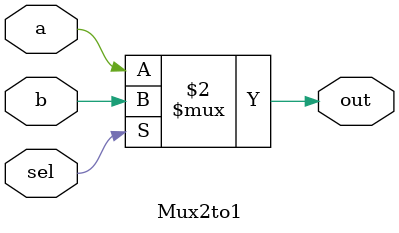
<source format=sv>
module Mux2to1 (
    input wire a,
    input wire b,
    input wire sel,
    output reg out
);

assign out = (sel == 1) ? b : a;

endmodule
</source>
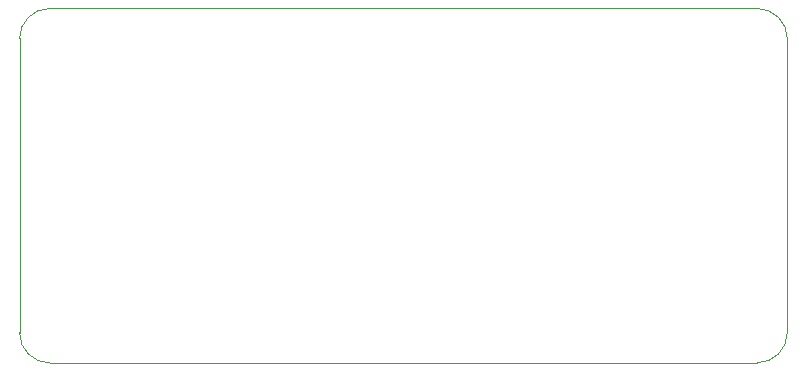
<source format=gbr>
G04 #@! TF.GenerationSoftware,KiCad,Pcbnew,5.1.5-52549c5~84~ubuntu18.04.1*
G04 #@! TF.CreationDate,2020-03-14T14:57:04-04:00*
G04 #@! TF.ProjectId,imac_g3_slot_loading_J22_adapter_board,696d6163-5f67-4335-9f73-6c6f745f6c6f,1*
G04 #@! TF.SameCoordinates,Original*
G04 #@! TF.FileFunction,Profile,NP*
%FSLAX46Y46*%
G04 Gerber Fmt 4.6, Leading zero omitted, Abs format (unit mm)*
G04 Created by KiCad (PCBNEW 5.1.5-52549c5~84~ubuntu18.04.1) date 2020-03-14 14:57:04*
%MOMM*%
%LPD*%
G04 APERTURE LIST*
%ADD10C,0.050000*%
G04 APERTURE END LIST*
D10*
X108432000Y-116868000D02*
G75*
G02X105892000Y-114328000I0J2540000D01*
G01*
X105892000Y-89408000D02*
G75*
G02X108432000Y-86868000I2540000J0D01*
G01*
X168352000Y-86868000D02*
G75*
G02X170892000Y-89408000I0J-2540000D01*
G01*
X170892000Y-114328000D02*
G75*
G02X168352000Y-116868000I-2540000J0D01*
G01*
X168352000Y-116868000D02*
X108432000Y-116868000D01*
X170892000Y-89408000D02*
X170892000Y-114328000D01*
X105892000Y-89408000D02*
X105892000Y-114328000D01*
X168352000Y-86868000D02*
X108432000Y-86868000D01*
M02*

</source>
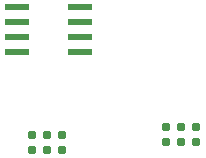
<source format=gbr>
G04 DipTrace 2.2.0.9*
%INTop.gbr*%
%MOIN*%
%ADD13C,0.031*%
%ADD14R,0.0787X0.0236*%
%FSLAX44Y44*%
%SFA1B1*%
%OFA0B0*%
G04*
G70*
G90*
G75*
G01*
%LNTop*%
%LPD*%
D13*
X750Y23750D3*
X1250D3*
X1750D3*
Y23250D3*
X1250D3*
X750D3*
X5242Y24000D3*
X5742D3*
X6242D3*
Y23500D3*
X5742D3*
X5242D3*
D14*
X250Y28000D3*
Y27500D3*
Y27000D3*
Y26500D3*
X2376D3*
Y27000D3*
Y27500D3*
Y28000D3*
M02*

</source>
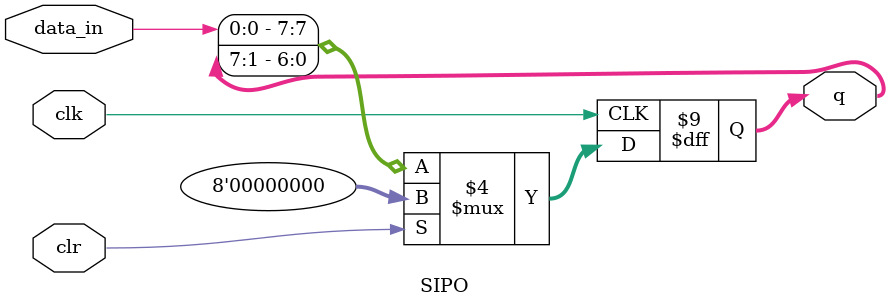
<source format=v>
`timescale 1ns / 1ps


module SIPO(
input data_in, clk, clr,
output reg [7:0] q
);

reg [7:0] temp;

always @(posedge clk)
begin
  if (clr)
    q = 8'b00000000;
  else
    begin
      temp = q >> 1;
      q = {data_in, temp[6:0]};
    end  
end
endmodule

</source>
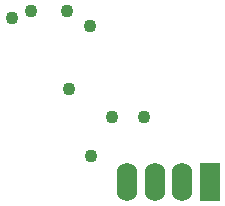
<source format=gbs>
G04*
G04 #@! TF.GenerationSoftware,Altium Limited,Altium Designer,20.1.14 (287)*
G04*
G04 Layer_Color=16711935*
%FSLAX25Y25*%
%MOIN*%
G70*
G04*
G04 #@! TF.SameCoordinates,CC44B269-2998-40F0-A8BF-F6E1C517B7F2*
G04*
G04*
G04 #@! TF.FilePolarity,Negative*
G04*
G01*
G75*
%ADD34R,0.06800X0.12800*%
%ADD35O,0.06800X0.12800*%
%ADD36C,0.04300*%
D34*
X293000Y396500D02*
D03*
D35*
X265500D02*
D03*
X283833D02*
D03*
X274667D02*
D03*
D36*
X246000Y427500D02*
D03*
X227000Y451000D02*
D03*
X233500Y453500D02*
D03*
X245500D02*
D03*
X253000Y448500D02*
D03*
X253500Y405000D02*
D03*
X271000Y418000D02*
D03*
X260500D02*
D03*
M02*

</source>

Work instructions: Please say only the number of lines in the data that hold "SameCoordinates".

Reply: 2